*PROBLEM DETAILS*. Return the count of lines in the following records that include "private", and nothing more.

Records from a dataset
+++++
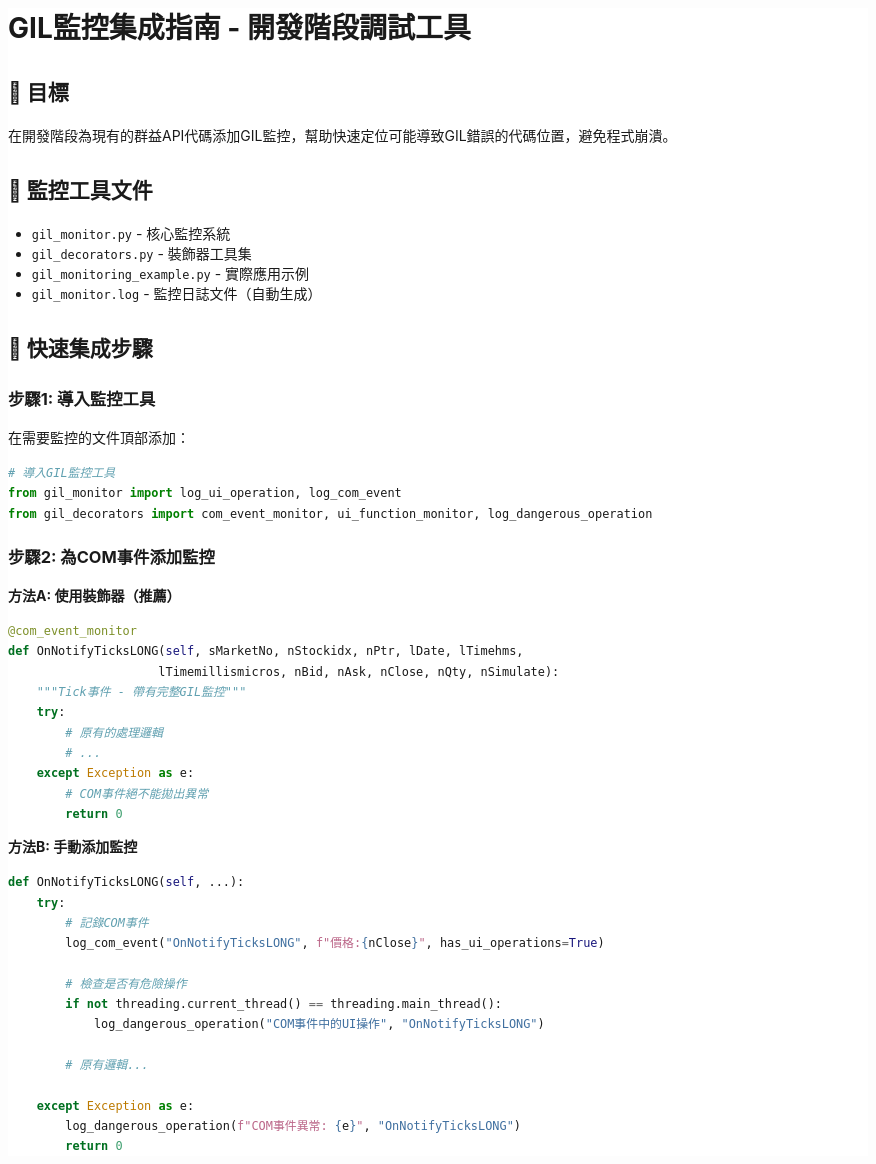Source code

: # GIL監控集成指南 - 開發階段調試工具

## 🎯 目標

在開發階段為現有的群益API代碼添加GIL監控，幫助快速定位可能導致GIL錯誤的代碼位置，避免程式崩潰。

## 📁 監控工具文件

- `gil_monitor.py` - 核心監控系統
- `gil_decorators.py` - 裝飾器工具集
- `gil_monitoring_example.py` - 實際應用示例
- `gil_monitor.log` - 監控日誌文件（自動生成）

## 🚀 快速集成步驟

### 步驟1: 導入監控工具

在需要監控的文件頂部添加：

```python
# 導入GIL監控工具
from gil_monitor import log_ui_operation, log_com_event
from gil_decorators import com_event_monitor, ui_function_monitor, log_dangerous_operation
```

### 步驟2: 為COM事件添加監控

**方法A: 使用裝飾器（推薦）**

```python
@com_event_monitor
def OnNotifyTicksLONG(self, sMarketNo, nStockidx, nPtr, lDate, lTimehms, 
                     lTimemillismicros, nBid, nAsk, nClose, nQty, nSimulate):
    """Tick事件 - 帶有完整GIL監控"""
    try:
        # 原有的處理邏輯
        # ...
    except Exception as e:
        # COM事件絕不能拋出異常
        return 0
```

**方法B: 手動添加監控**

```python
def OnNotifyTicksLONG(self, ...):
    try:
        # 記錄COM事件
        log_com_event("OnNotifyTicksLONG", f"價格:{nClose}", has_ui_operations=True)
        
        # 檢查是否有危險操作
        if not threading.current_thread() == threading.main_thread():
            log_dangerous_operation("COM事件中的UI操作", "OnNotifyTicksLONG")
        
        # 原有邏輯...
        
    except Exception as e:
        log_dangerous_operation(f"COM事件異常: {e}", "OnNotifyTicksLONG")
        return 0
```
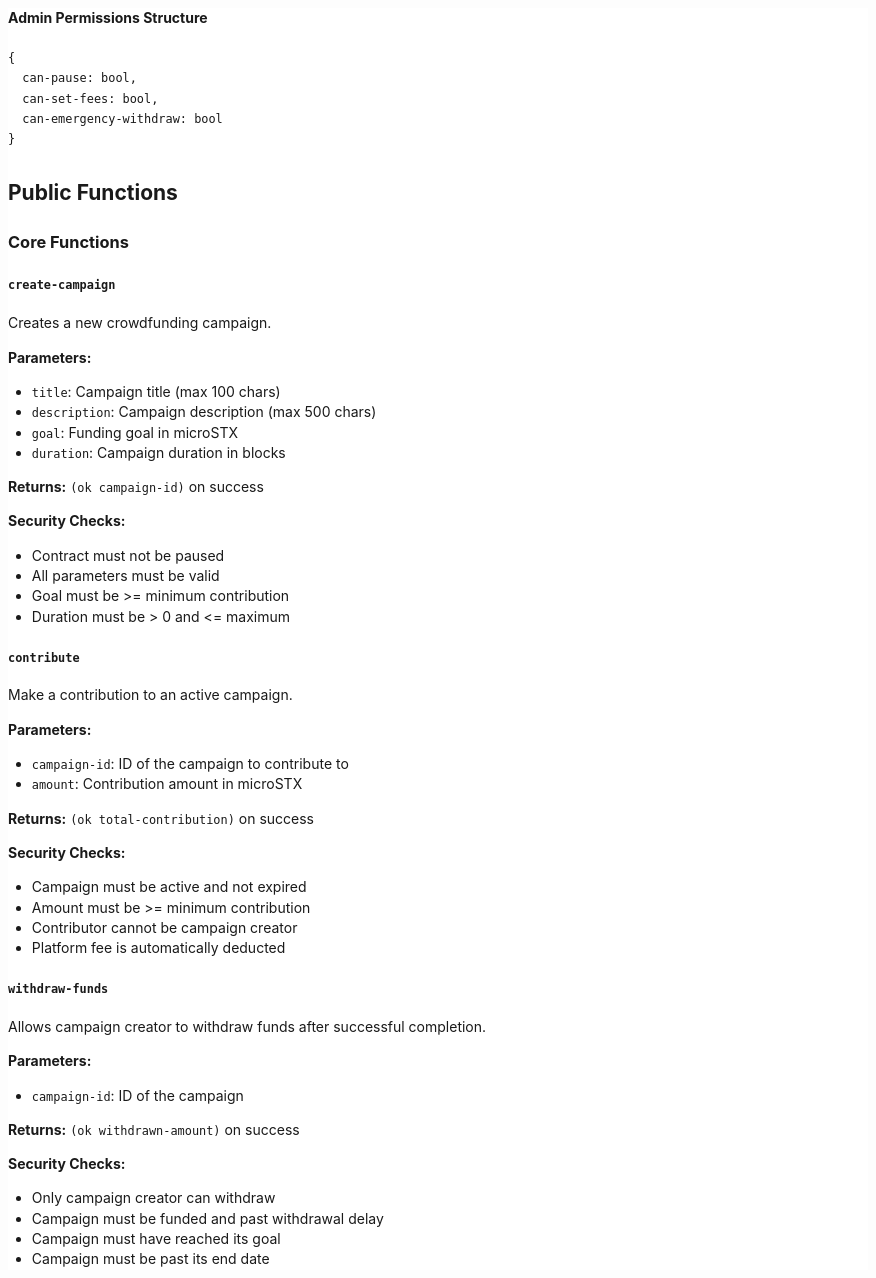 #### Admin Permissions Structure
```clarity
{
  can-pause: bool,
  can-set-fees: bool, 
  can-emergency-withdraw: bool
}
```

## Public Functions

### Core Functions

#### `create-campaign`
Creates a new crowdfunding campaign.

**Parameters:**
- `title`: Campaign title (max 100 chars)
- `description`: Campaign description (max 500 chars)  
- `goal`: Funding goal in microSTX
- `duration`: Campaign duration in blocks

**Returns:** `(ok campaign-id)` on success

**Security Checks:**
- Contract must not be paused
- All parameters must be valid
- Goal must be >= minimum contribution
- Duration must be > 0 and <= maximum

#### `contribute`
Make a contribution to an active campaign.

**Parameters:**
- `campaign-id`: ID of the campaign to contribute to
- `amount`: Contribution amount in microSTX

**Returns:** `(ok total-contribution)` on success

**Security Checks:**
- Campaign must be active and not expired
- Amount must be >= minimum contribution
- Contributor cannot be campaign creator
- Platform fee is automatically deducted

#### `withdraw-funds`
Allows campaign creator to withdraw funds after successful completion.

**Parameters:**
- `campaign-id`: ID of the campaign

**Returns:** `(ok withdrawn-amount)` on success

**Security Checks:**
- Only campaign creator can withdraw
- Campaign must be funded and past withdrawal delay
- Campaign must have reached its goal
- Campaign must be past its end date
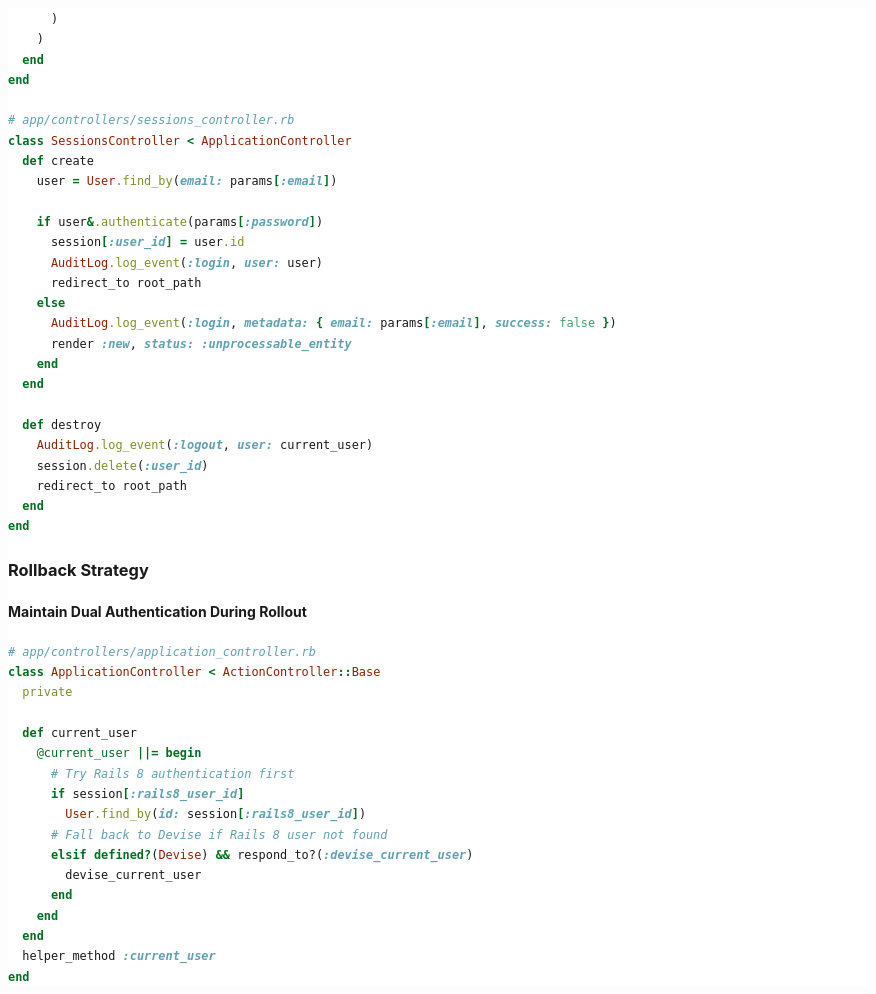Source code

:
 ```ruby
      )
    )
  end
end

# app/controllers/sessions_controller.rb
class SessionsController < ApplicationController
  def create
    user = User.find_by(email: params[:email])

    if user&.authenticate(params[:password])
      session[:user_id] = user.id
      AuditLog.log_event(:login, user: user)
      redirect_to root_path
    else
      AuditLog.log_event(:login, metadata: { email: params[:email], success: false })
      render :new, status: :unprocessable_entity
    end
  end

  def destroy
    AuditLog.log_event(:logout, user: current_user)
    session.delete(:user_id)
    redirect_to root_path
  end
end
```

### Rollback Strategy

#### Maintain Dual Authentication During Rollout

```ruby
# app/controllers/application_controller.rb
class ApplicationController < ActionController::Base
  private

  def current_user
    @current_user ||= begin
      # Try Rails 8 authentication first
      if session[:rails8_user_id]
        User.find_by(id: session[:rails8_user_id])
      # Fall back to Devise if Rails 8 user not found
      elsif defined?(Devise) && respond_to?(:devise_current_user)
        devise_current_user
      end
    end
  end
  helper_method :current_user
end
```
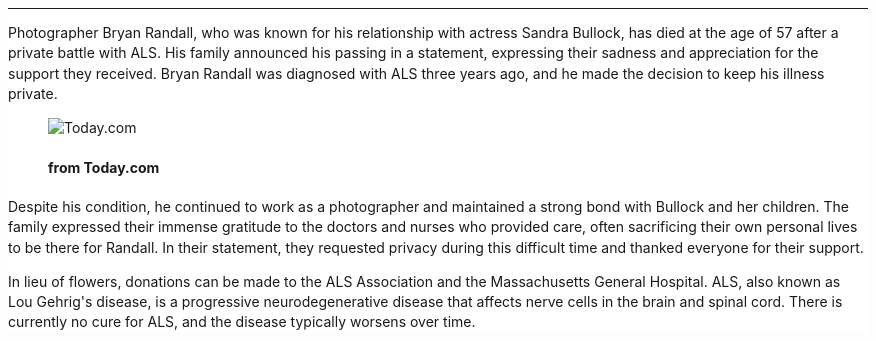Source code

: </div>


<hr class="article-hr" />

<div class="article-body">
Photographer Bryan Randall, who was known for his relationship with actress Sandra Bullock, has died at the age of 57 after a private battle with ALS. His family announced his passing in a statement, expressing their sadness and appreciation for the support they received. Bryan Randall was diagnosed with ALS three years ago, and he made the decision to keep his illness private.


</div>


<figure class=image-container>
    <img src="https://media-cldnry.s-nbcnews.com/image/upload/t_social_share_1200x630_center,f_auto,q_auto:best/rockcms/2023-08/GettyImages-968036174-317e43.jpg" alt="Today.com" />
    <figcaption>
        <h4> from Today.com</h4>
    </figcaption>
</figure>


<div class="article-body">
Despite his condition, he continued to work as a photographer and maintained a strong bond with Bullock and her children. The family expressed their immense gratitude to the doctors and nurses who provided care, often sacrificing their own personal lives to be there for Randall. In their statement, they requested privacy during this difficult time and thanked everyone for their support.

 In lieu of flowers, donations can be made to the ALS Association and the Massachusetts General Hospital. ALS, also known as Lou Gehrig&#39;s disease, is a progressive neurodegenerative disease that affects nerve cells in the brain and spinal cord. There is currently no cure for ALS, and the disease typically worsens over time.


</div>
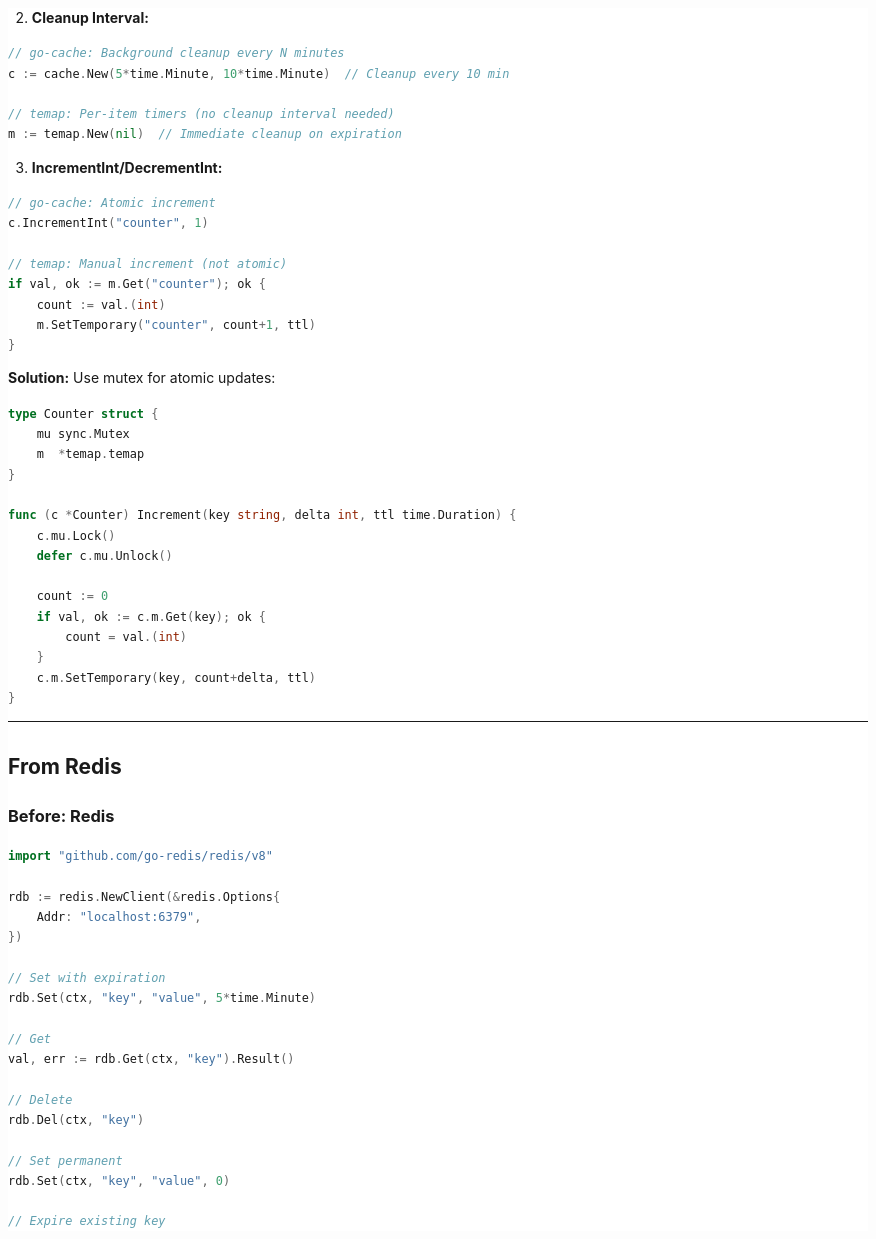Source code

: 2. **Cleanup Interval:**
```go
// go-cache: Background cleanup every N minutes
c := cache.New(5*time.Minute, 10*time.Minute)  // Cleanup every 10 min

// temap: Per-item timers (no cleanup interval needed)
m := temap.New(nil)  // Immediate cleanup on expiration
```

3. **IncrementInt/DecrementInt:**
```go
// go-cache: Atomic increment
c.IncrementInt("counter", 1)

// temap: Manual increment (not atomic)
if val, ok := m.Get("counter"); ok {
    count := val.(int)
    m.SetTemporary("counter", count+1, ttl)
}
```

**Solution:** Use mutex for atomic updates:
```go
type Counter struct {
    mu sync.Mutex
    m  *temap.temap
}

func (c *Counter) Increment(key string, delta int, ttl time.Duration) {
    c.mu.Lock()
    defer c.mu.Unlock()

    count := 0
    if val, ok := c.m.Get(key); ok {
        count = val.(int)
    }
    c.m.SetTemporary(key, count+delta, ttl)
}
```

---

## From Redis

### Before: Redis

```go
import "github.com/go-redis/redis/v8"

rdb := redis.NewClient(&redis.Options{
    Addr: "localhost:6379",
})

// Set with expiration
rdb.Set(ctx, "key", "value", 5*time.Minute)

// Get
val, err := rdb.Get(ctx, "key").Result()

// Delete
rdb.Del(ctx, "key")

// Set permanent
rdb.Set(ctx, "key", "value", 0)

// Expire existing key
```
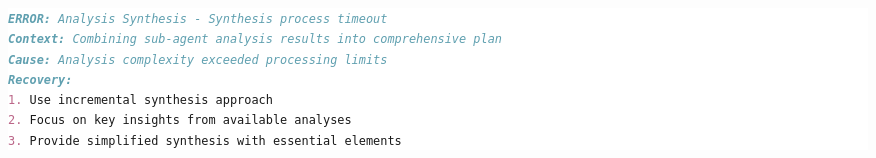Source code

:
 ``` markdown
ERROR: Analysis Synthesis - Synthesis process timeout
Context: Combining sub-agent analysis results into comprehensive plan
Cause: Analysis complexity exceeded processing limits
Recovery:
1. Use incremental synthesis approach
2. Focus on key insights from available analyses
3. Provide simplified synthesis with essential elements
```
+++++
*WORKED SOLUTION*. 2